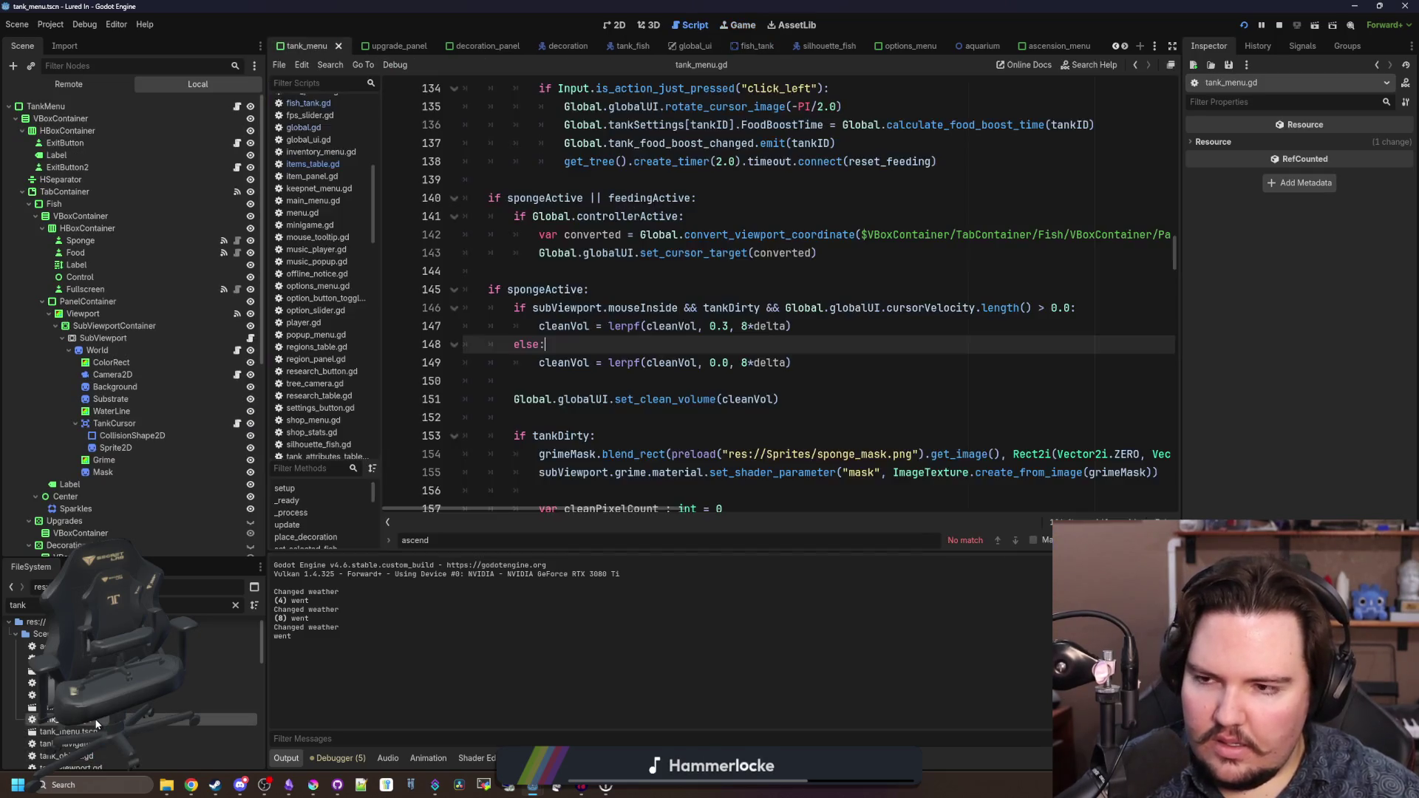
left_click(700, 399)
left_click(692, 381)
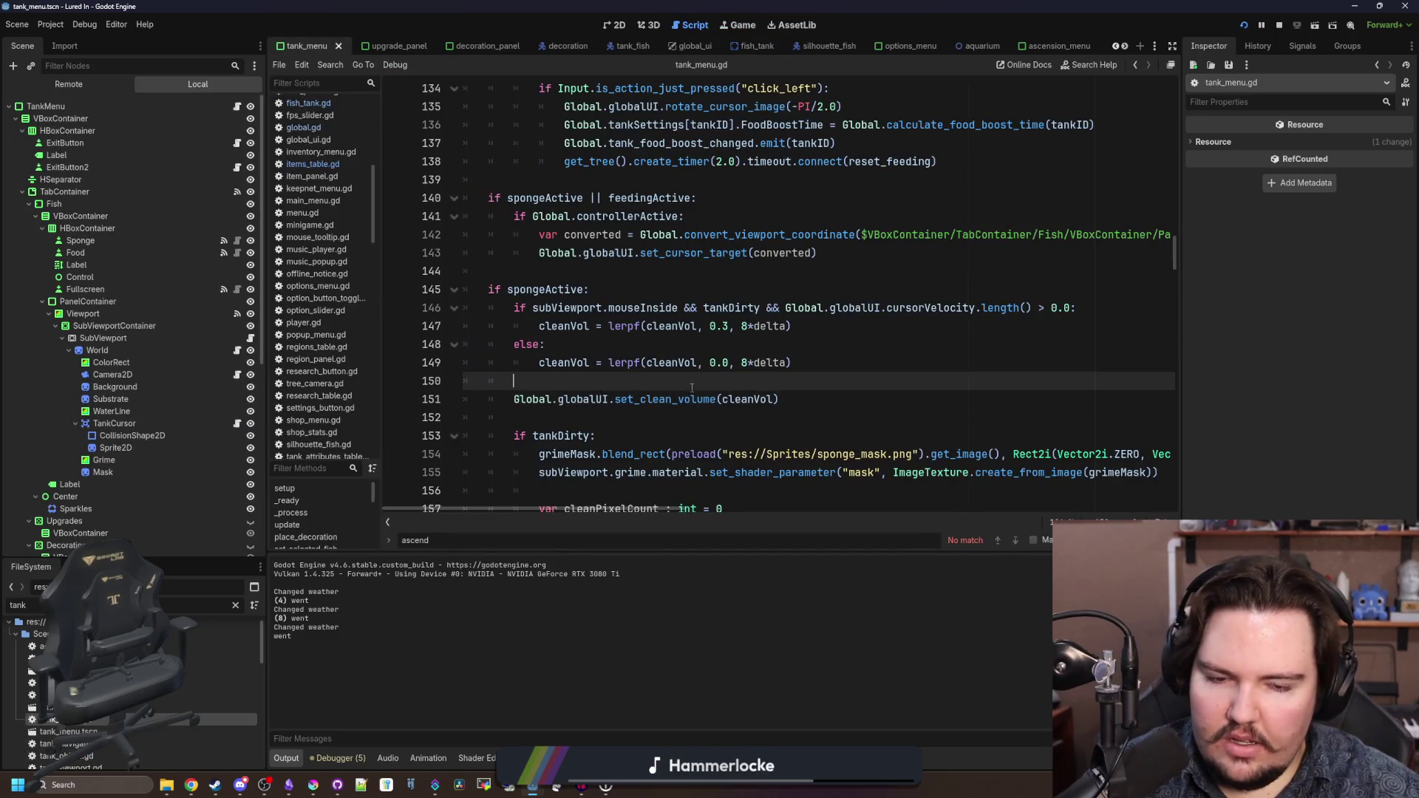
left_click_drag(1180, 413, 1294, 413)
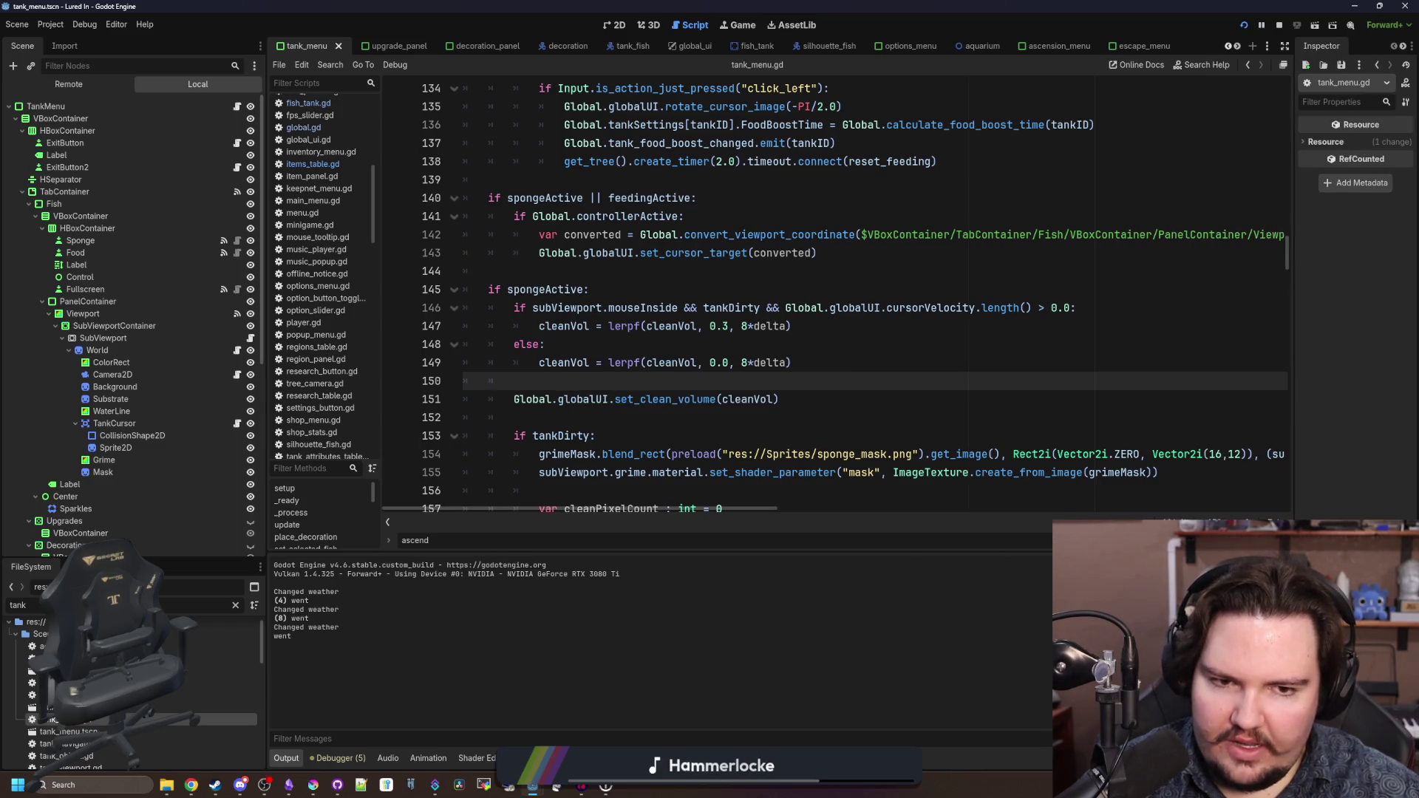
scroll(774, 377, "down", 2)
left_click(647, 326)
_____
EXERCISE DIRECTIONS:
The answer must be an exact transcription of the lines from the one holding "left_click_drag(1180, 413, 1294, 413)" to the last line of the entries above, with no pictures and nothing else.

WRITTEN SOLUTION:
left_click_drag(1180, 413, 1294, 413)
scroll(774, 377, "down", 2)
left_click(647, 326)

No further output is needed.